Despite the faith that Lincoln supporters engender, it is true that sometimes you don't know what you think you know. And that seems to be the case with you

Your misinformation continues to be focused on the contention that you and others seem to know what Lincoln was thinking, and that the speculative comments of others can be accepted in whole as absolute truth.

Consider your attempts to refute the irrefutable...that the author cannot know Lincoln's reading habits or true thought patterns. But in truth, that construct is essentially a contrivance, a red herring, that superficially supports the author's agenda of creating another Lincoln myth.

One of your most favorite methods of attack is the “where is the documentation” argument, which you now abandon with great surety, citing publications that you claim do not engage in documentation, and imploring that that is acceptable.

How silly! Most here may have not seen your repeated demands for documentation, but it is your hallmark of authenticity. Conversely, I have even seen you posit obscure, undocumented term papers as full evidence of your position, and defend that with great certainty.

Opinions aside, it is only by his behavior, primarily verbal behavior by which we “know” him. And it is the repeated vacillations by which we know him best.

# # # # # # #

### WHAT YOU WILL DO
1. Copy the part of the post about Lincoln from "Consider your attempts" to "another Lincoln myth.".
2. Write what comes next in the post about Lincoln, starting after its final sentence.

### GIVEN DATA
# # # # # # #

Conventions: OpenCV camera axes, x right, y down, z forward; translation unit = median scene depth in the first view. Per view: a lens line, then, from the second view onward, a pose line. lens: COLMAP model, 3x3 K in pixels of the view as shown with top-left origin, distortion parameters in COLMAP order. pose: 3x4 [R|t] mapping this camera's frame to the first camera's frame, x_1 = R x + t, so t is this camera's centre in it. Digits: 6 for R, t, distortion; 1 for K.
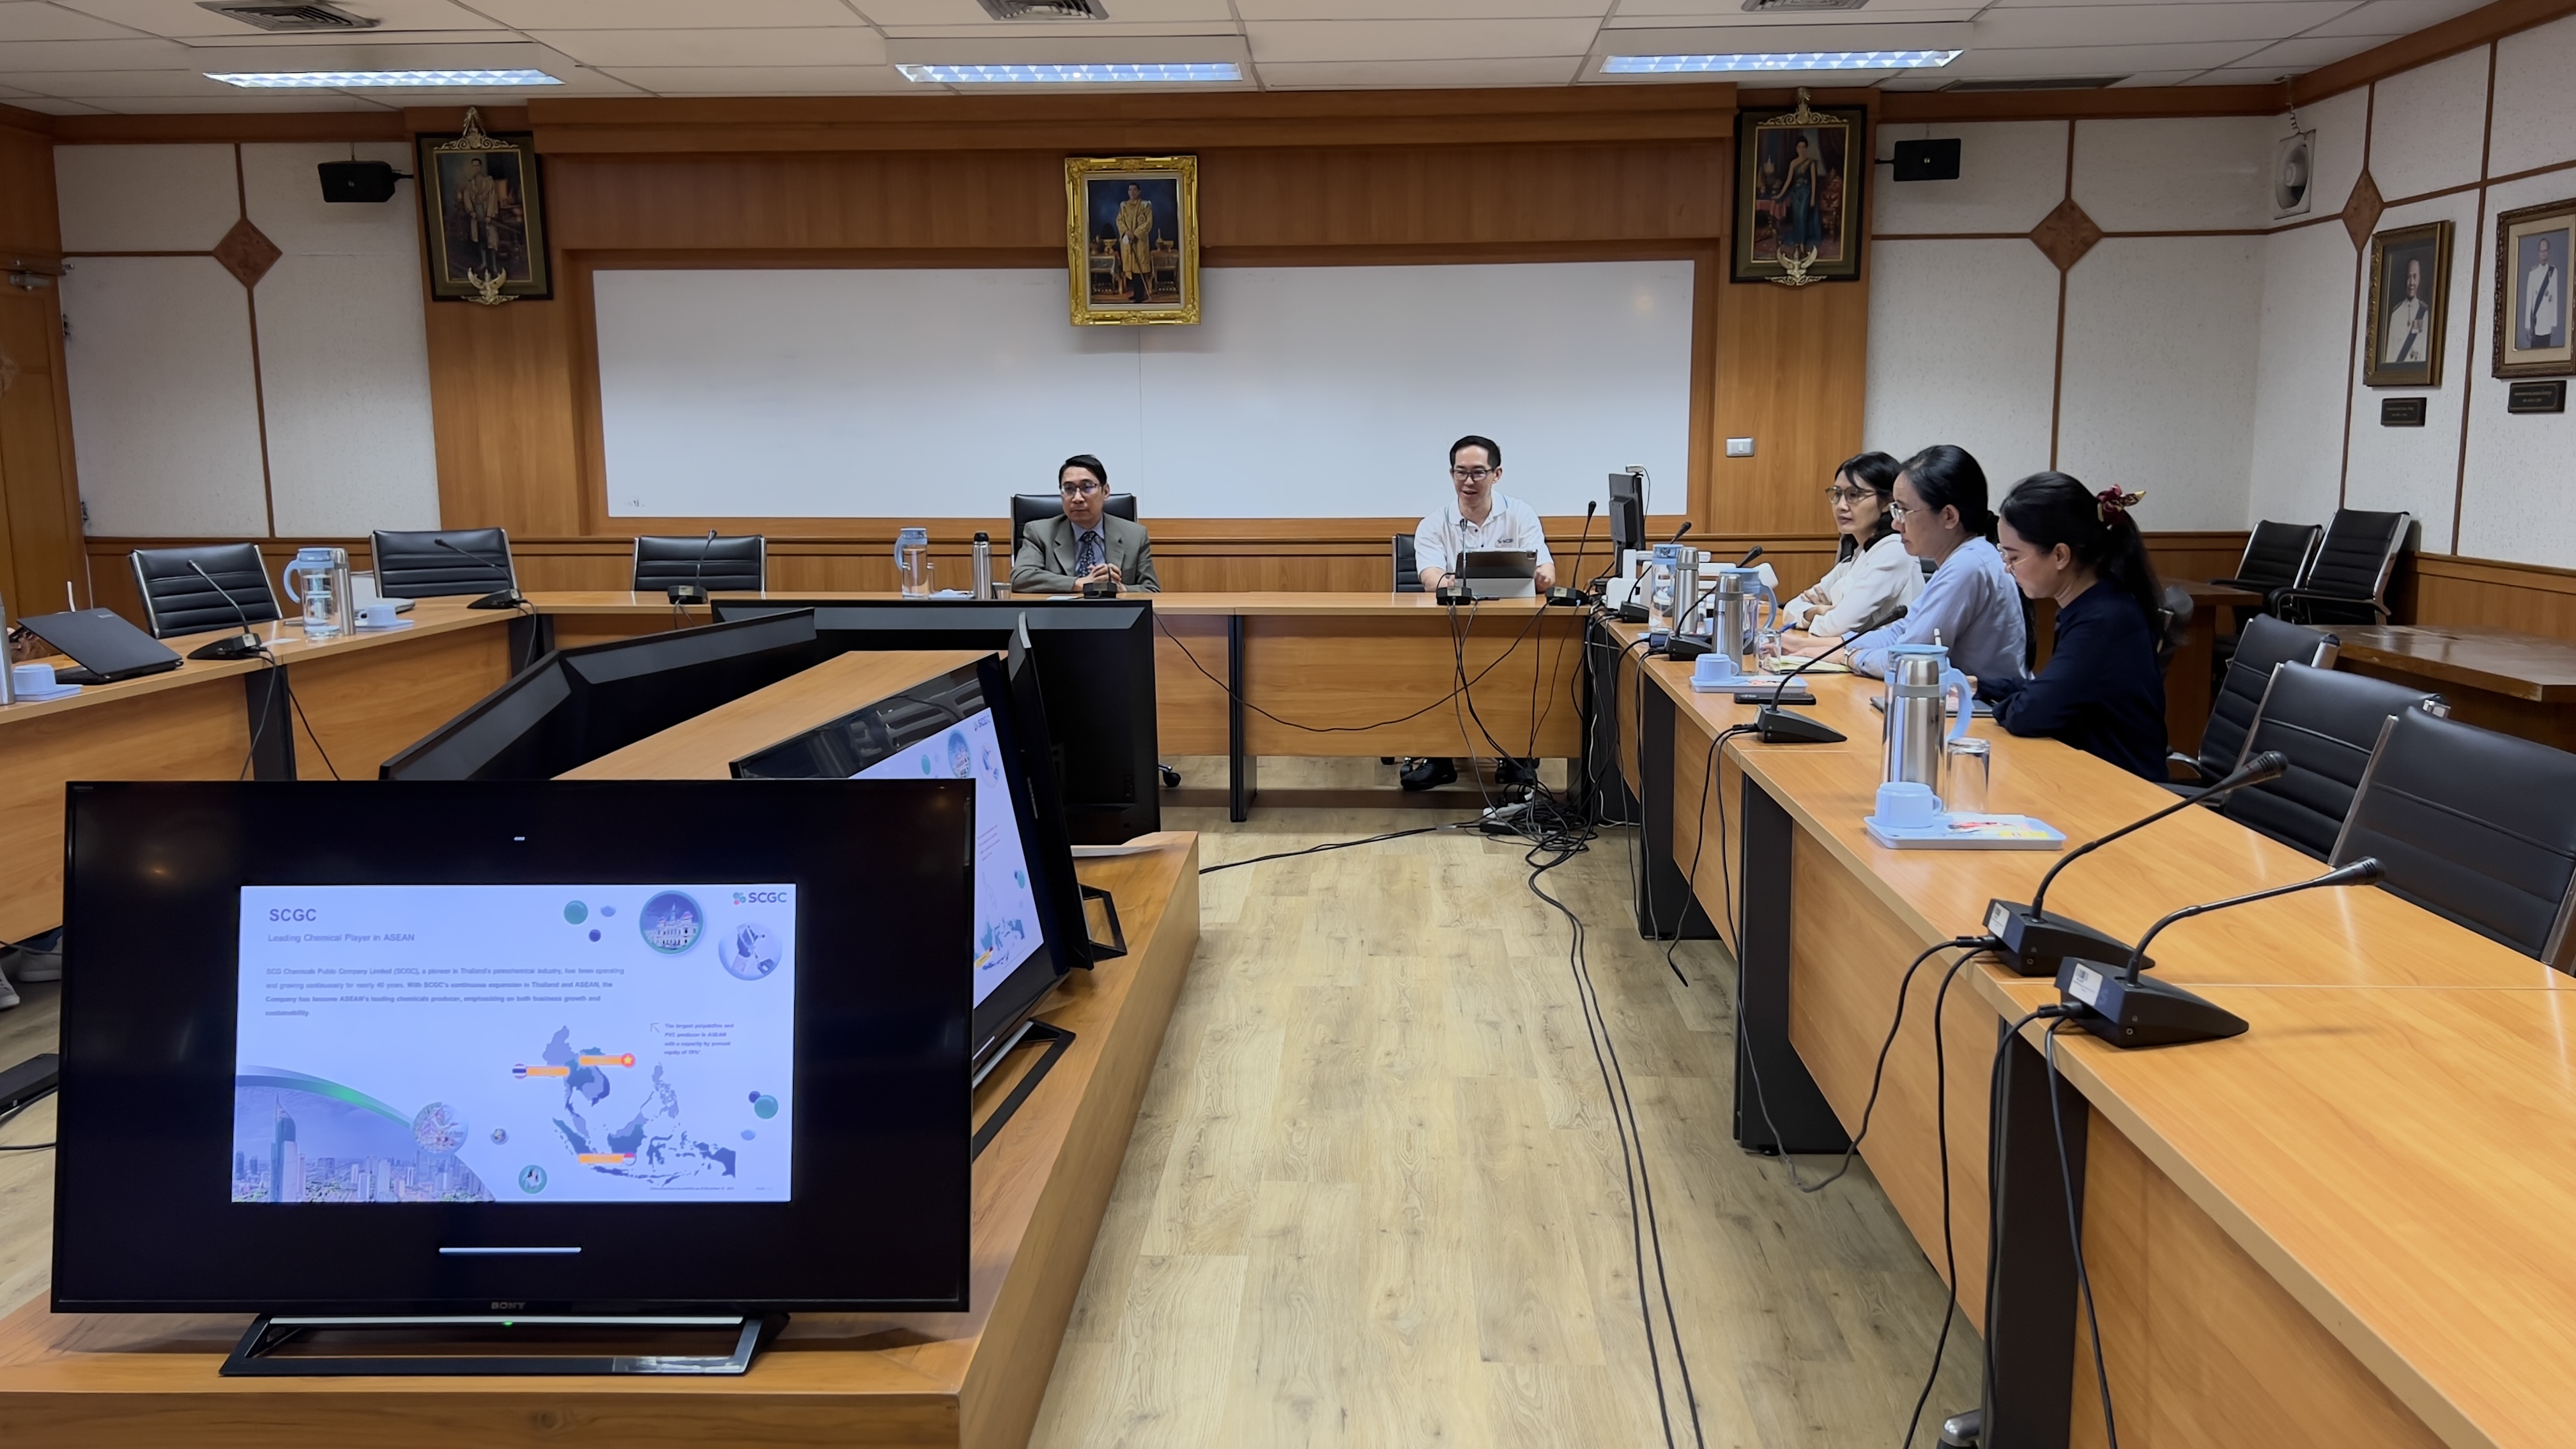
lens RADIAL K [[1930.9, 0, 1279.5], [0, 1930.9, 726.0], [0, 0, 1]] dist [0.068233, -0.090536]
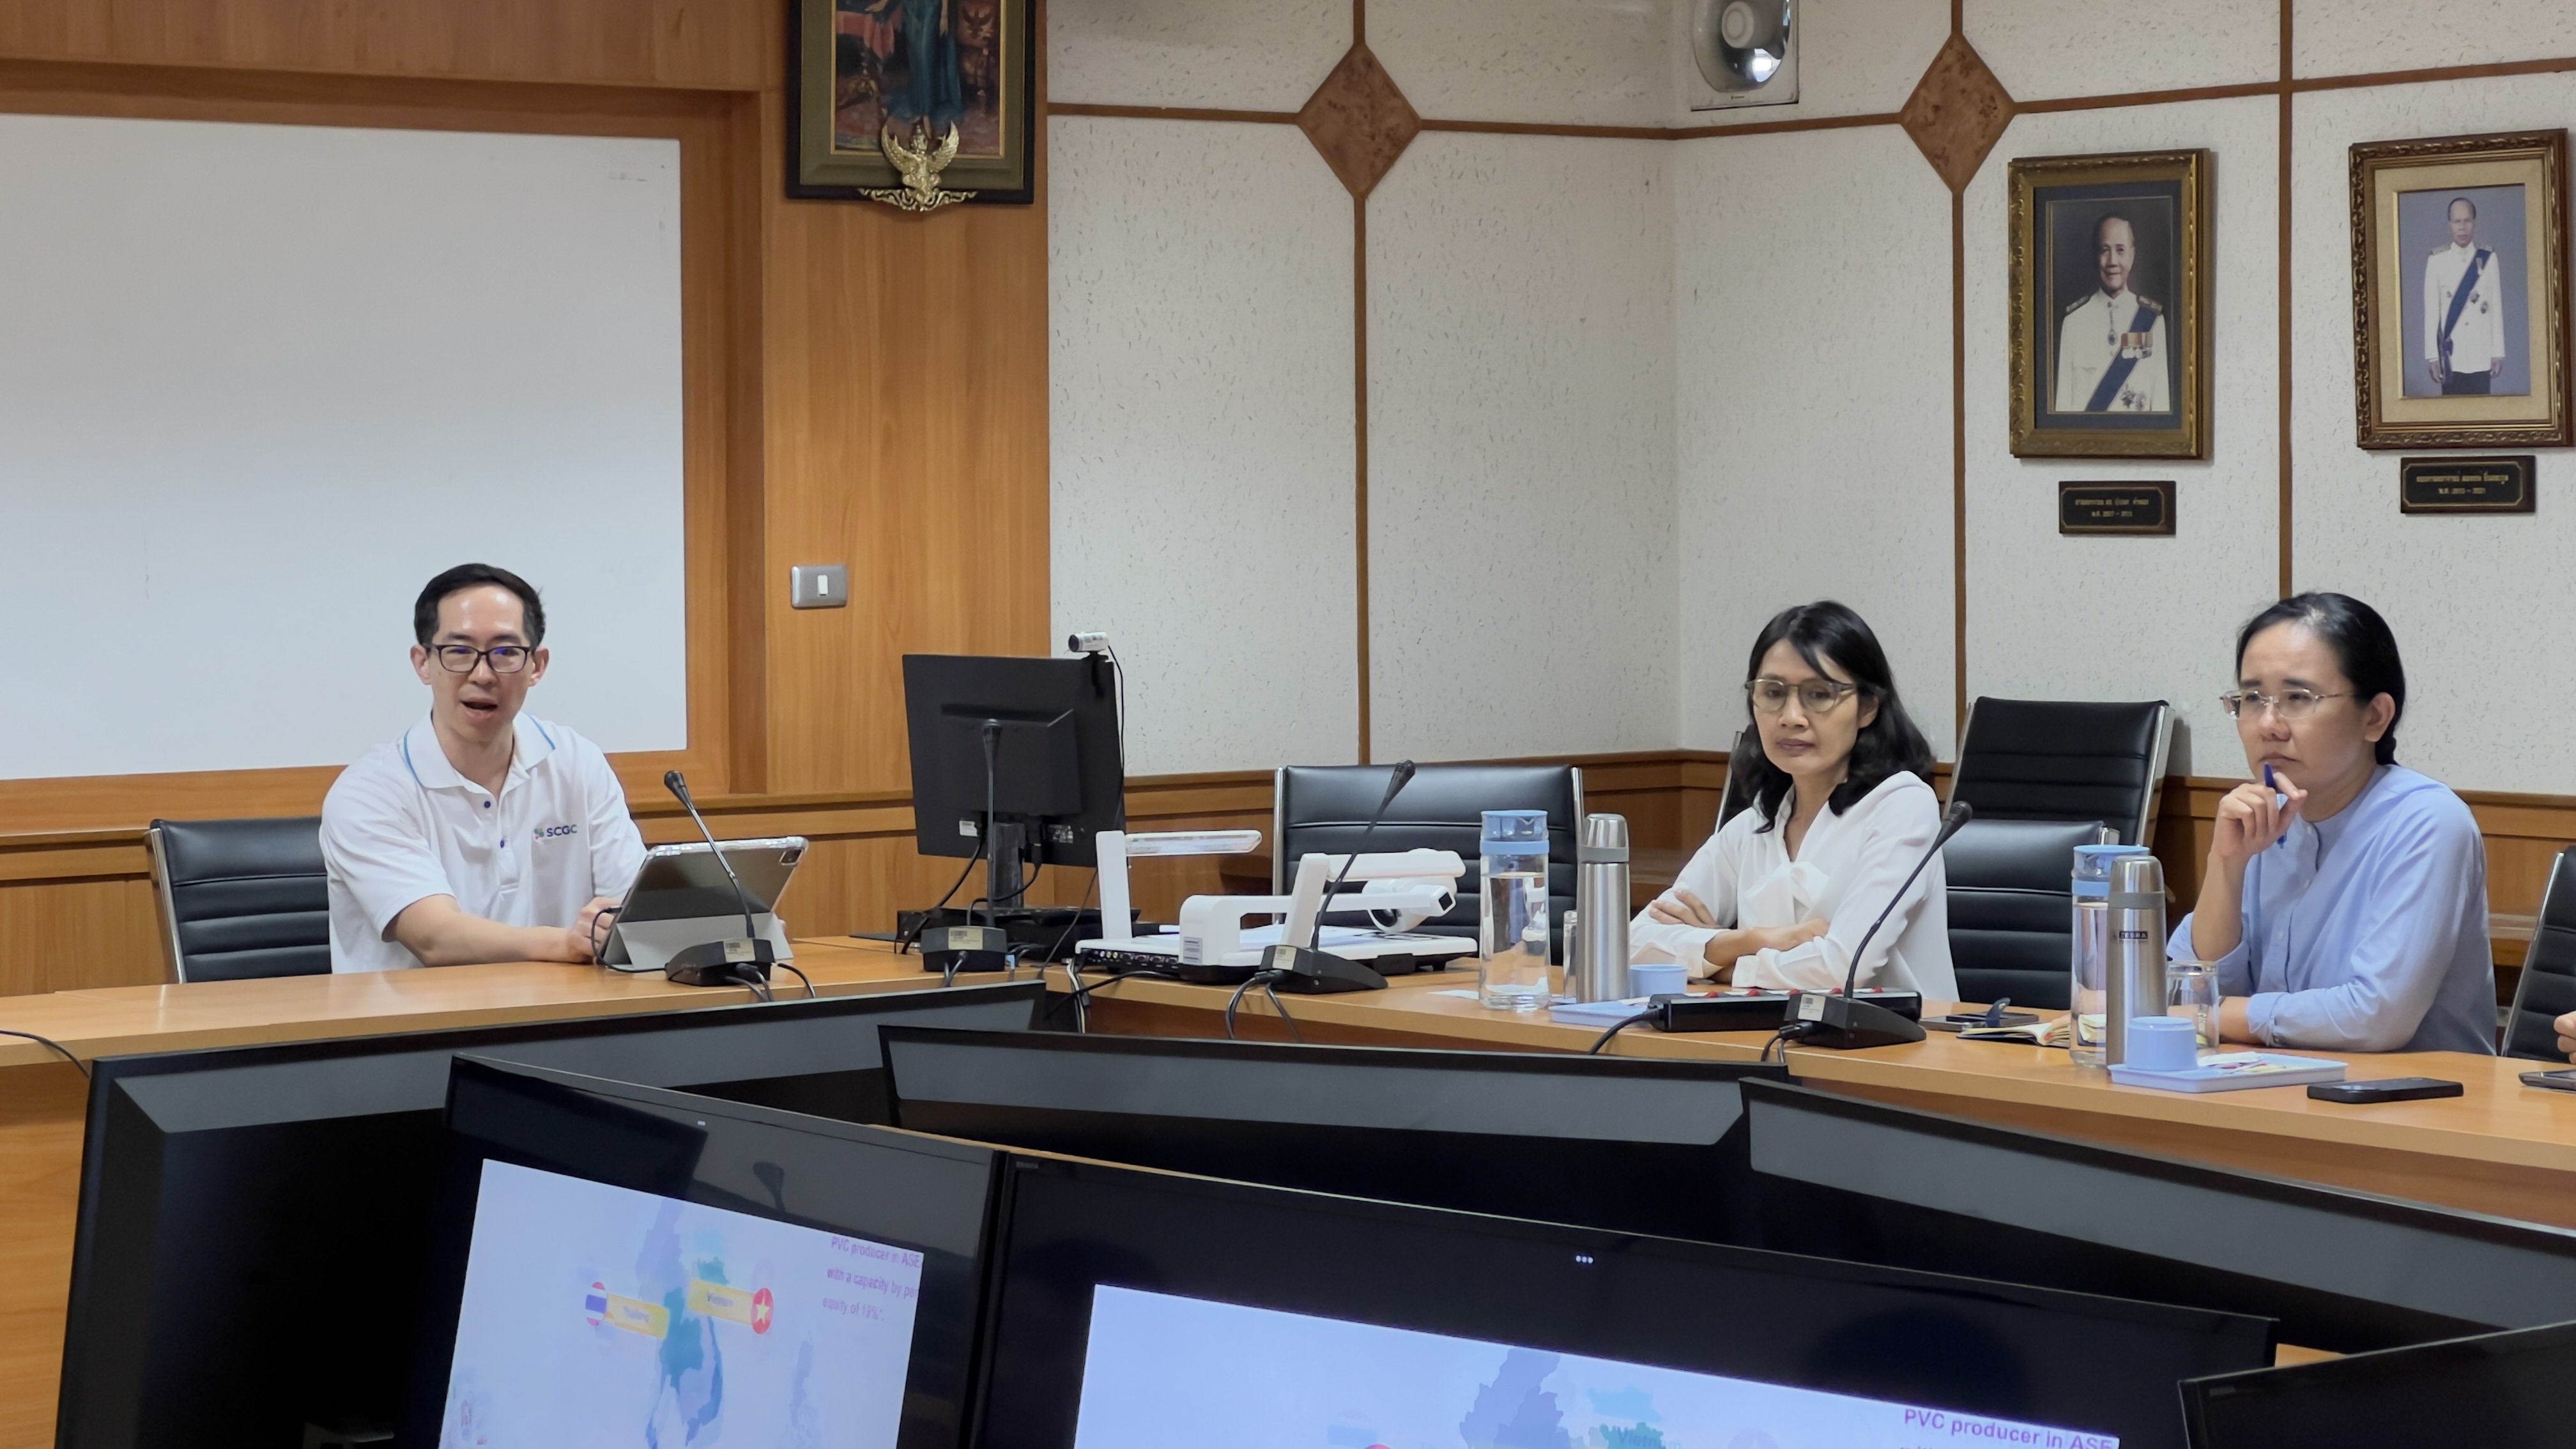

# # # # # # #

### LIST OF ANSWERS
1.
Consider your attempts to refute the irrefutable...that the author cannot know Lincoln's reading habits or true thought patterns. But in truth, that construct is essentially a contrivance, a red herring, that superficially supports the author's agenda of creating another Lincoln myth.

2.
You do not address important contradictions in the context of each other.... his house divided speech, his comments to Greeley, or his support of the Thirteenth Amendment (1861). Nor do you admit any irregularities between Guelzo’s “war rationale” quote and the long passage you introduced from Clay's eulogy.

No, you seem to be perfectly comfortable with his contradictions and offer amazing acceptance:

“...but in other forums, where he didn't have Douglas breathing down his neck he may have expressed himself differently. Is that equivocation? Only to the extent that politicians don't always use the same tone and words with every audience.”

So you do admit to his equivocations, and offer up the same explanation as I did, all the while using denial that you were doing so.

Nor, and most importantly do you contrast any of those equivocations and his repeated promises to retain the tariff flow, followed by his invasion of Ft. Sumter and Pensacola.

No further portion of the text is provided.